(Raw data begins)

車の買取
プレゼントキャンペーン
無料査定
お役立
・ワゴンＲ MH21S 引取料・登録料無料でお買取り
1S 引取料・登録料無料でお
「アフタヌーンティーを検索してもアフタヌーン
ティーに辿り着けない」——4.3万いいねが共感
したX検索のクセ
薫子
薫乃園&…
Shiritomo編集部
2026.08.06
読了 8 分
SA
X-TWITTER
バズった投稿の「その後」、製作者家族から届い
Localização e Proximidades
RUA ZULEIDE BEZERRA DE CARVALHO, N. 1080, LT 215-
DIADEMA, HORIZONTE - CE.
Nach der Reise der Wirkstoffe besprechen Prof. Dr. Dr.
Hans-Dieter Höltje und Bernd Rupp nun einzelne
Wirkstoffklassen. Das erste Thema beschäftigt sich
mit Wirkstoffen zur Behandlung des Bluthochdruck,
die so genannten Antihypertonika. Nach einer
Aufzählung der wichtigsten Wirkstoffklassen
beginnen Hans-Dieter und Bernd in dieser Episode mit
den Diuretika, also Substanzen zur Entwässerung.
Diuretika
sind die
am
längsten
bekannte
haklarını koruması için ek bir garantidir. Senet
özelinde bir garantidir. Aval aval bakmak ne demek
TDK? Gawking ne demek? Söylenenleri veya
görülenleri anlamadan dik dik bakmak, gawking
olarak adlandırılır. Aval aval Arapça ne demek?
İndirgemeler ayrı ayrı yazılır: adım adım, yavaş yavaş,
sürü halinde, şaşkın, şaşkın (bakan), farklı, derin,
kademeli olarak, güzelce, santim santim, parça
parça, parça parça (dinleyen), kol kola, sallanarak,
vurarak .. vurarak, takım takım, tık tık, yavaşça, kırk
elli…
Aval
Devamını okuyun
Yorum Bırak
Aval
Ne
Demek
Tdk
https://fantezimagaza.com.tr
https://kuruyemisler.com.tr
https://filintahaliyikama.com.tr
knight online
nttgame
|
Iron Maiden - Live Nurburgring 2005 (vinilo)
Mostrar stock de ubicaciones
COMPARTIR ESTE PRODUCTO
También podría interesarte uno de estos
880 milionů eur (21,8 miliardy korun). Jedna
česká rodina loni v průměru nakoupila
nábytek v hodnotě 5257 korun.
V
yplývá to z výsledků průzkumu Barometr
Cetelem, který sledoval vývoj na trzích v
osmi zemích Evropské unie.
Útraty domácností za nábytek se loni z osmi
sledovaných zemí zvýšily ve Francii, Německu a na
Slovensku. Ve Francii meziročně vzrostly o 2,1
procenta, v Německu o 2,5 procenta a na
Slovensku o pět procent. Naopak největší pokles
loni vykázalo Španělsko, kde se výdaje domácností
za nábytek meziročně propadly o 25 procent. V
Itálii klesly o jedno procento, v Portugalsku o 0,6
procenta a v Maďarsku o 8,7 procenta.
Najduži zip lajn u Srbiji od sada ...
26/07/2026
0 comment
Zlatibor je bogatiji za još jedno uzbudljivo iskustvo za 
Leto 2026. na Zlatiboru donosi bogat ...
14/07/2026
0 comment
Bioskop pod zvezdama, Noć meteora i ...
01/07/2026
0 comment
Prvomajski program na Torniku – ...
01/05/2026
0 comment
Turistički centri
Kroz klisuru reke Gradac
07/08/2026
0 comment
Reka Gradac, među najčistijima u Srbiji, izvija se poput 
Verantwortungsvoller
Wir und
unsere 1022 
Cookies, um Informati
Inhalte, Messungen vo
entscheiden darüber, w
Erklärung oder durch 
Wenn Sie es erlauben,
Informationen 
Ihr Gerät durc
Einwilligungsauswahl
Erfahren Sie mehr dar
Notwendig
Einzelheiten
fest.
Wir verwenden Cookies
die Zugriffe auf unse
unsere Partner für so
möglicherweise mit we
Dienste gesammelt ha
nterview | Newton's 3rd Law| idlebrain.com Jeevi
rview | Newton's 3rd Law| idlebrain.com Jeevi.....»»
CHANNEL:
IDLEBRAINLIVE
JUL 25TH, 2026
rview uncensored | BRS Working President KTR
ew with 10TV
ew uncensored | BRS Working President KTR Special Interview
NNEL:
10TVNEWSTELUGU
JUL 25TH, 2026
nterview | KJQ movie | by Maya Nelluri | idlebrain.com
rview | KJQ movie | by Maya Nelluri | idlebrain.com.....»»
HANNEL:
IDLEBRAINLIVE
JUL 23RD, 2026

(Raw data ends)

* Task:
Render the text of each item above as a JSON list of strings, with one string per line and no entries for blank lines.

* Exercise solution:
[
  "車の買取",
  "プレゼントキャンペーン",
  "無料査定",
  "お役立",
  "・ワゴンＲ MH21S 引取料・登録料無料でお買取り",
  "1S 引取料・登録料無料でお",
  "「アフタヌーンティーを検索してもアフタヌーン",
  "ティーに辿り着けない」——4.3万いいねが共感",
  "したX検索のクセ",
  "薫子",
  "薫乃園&…",
  "Shiritomo編集部",
  "2026.08.06",
  "読了 8 分",
  "SA",
  "X-TWITTER",
  "バズった投稿の「その後」、製作者家族から届い",
  "Localização e Proximidades",
  "RUA ZULEIDE BEZERRA DE CARVALHO, N. 1080, LT 215-",
  "DIADEMA, HORIZONTE - CE.",
  "Nach der Reise der Wirkstoffe besprechen Prof. Dr. Dr.",
  "Hans-Dieter Höltje und Bernd Rupp nun einzelne",
  "Wirkstoffklassen. Das erste Thema beschäftigt sich",
  "mit Wirkstoffen zur Behandlung des Bluthochdruck,",
  "die so genannten Antihypertonika. Nach einer",
  "Aufzählung der wichtigsten Wirkstoffklassen",
  "beginnen Hans-Dieter und Bernd in dieser Episode mit",
  "den Diuretika, also Substanzen zur Entwässerung.",
  "Diuretika",
  "sind die",
  "am",
  "längsten",
  "bekannte",
  "haklarını koruması için ek bir garantidir. Senet",
  "özelinde bir garantidir. Aval aval bakmak ne demek",
  "TDK? Gawking ne demek? Söylenenleri veya",
  "görülenleri anlamadan dik dik bakmak, gawking",
  "olarak adlandırılır. Aval aval Arapça ne demek?",
  "İndirgemeler ayrı ayrı yazılır: adım adım, yavaş yavaş,",
  "sürü halinde, şaşkın, şaşkın (bakan), farklı, derin,",
  "kademeli olarak, güzelce, santim santim, parça",
  "parça, parça parça (dinleyen), kol kola, sallanarak,",
  "vurarak .. vurarak, takım takım, tık tık, yavaşça, kırk",
  "elli…",
  "Aval",
  "Devamını okuyun",
  "Yorum Bırak",
  "Aval",
  "Ne",
  "Demek",
  "Tdk",
  "https://fantezimagaza.com.tr",
  "https://kuruyemisler.com.tr",
  "https://filintahaliyikama.com.tr",
  "knight online",
  "nttgame",
  "|",
  "Iron Maiden - Live Nurburgring 2005 (vinilo)",
  "Mostrar stock de ubicaciones",
  "COMPARTIR ESTE PRODUCTO",
  "También podría interesarte uno de estos",
  "880 milionů eur (21,8 miliardy korun). Jedna",
  "česká rodina loni v průměru nakoupila",
  "nábytek v hodnotě 5257 korun.",
  "V",
  "yplývá to z výsledků průzkumu Barometr",
  "Cetelem, který sledoval vývoj na trzích v",
  "osmi zemích Evropské unie.",
  "Útraty domácností za nábytek se loni z osmi",
  "sledovaných zemí zvýšily ve Francii, Německu a na",
  "Slovensku. Ve Francii meziročně vzrostly o 2,1",
  "procenta, v Německu o 2,5 procenta a na",
  "Slovensku o pět procent. Naopak největší pokles",
  "loni vykázalo Španělsko, kde se výdaje domácností",
  "za nábytek meziročně propadly o 25 procent. V",
  "Itálii klesly o jedno procento, v Portugalsku o 0,6",
  "procenta a v Maďarsku o 8,7 procenta.",
  "Najduži zip lajn u Srbiji od sada ...",
  "26/07/2026",
  "0 comment",
  "Zlatibor je bogatiji za još jedno uzbudljivo iskustvo za ",
  "Leto 2026. na Zlatiboru donosi bogat ...",
  "14/07/2026",
  "0 comment",
  "Bioskop pod zvezdama, Noć meteora i ...",
  "01/07/2026",
  "0 comment",
  "Prvomajski program na Torniku – ...",
  "01/05/2026",
  "0 comment",
  "Turistički centri",
  "Kroz klisuru reke Gradac",
  "07/08/2026",
  "0 comment",
  "Reka Gradac, među najčistijima u Srbiji, izvija se poput ",
  "Verantwortungsvoller",
  "Wir und",
  "unsere 1022 ",
  "Cookies, um Informati",
  "Inhalte, Messungen vo",
  "entscheiden darüber, w",
  "Erklärung oder durch ",
  "Wenn Sie es erlauben,",
  "Informationen ",
  "Ihr Gerät durc",
  "Einwilligungsauswahl",
  "Erfahren Sie mehr dar",
  "Notwendig",
  "Einzelheiten",
  "fest.",
  "Wir verwenden Cookies",
  "die Zugriffe auf unse",
  "unsere Partner für so",
  "möglicherweise mit we",
  "Dienste gesammelt ha",
  "nterview | Newton's 3rd Law| idlebrain.com Jeevi",
  "rview | Newton's 3rd Law| idlebrain.com Jeevi.....»»",
  "CHANNEL:",
  "IDLEBRAINLIVE",
  "JUL 25TH, 2026",
  "rview uncensored | BRS Working President KTR",
  "ew with 10TV",
  "ew uncensored | BRS Working President KTR Special Interview",
  "NNEL:",
  "10TVNEWSTELUGU",
  "JUL 25TH, 2026",
  "nterview | KJQ movie | by Maya Nelluri | idlebrain.com",
  "rview | KJQ movie | by Maya Nelluri | idlebrain.com.....»»",
  "HANNEL:",
  "IDLEBRAINLIVE",
  "JUL 23RD, 2026"
]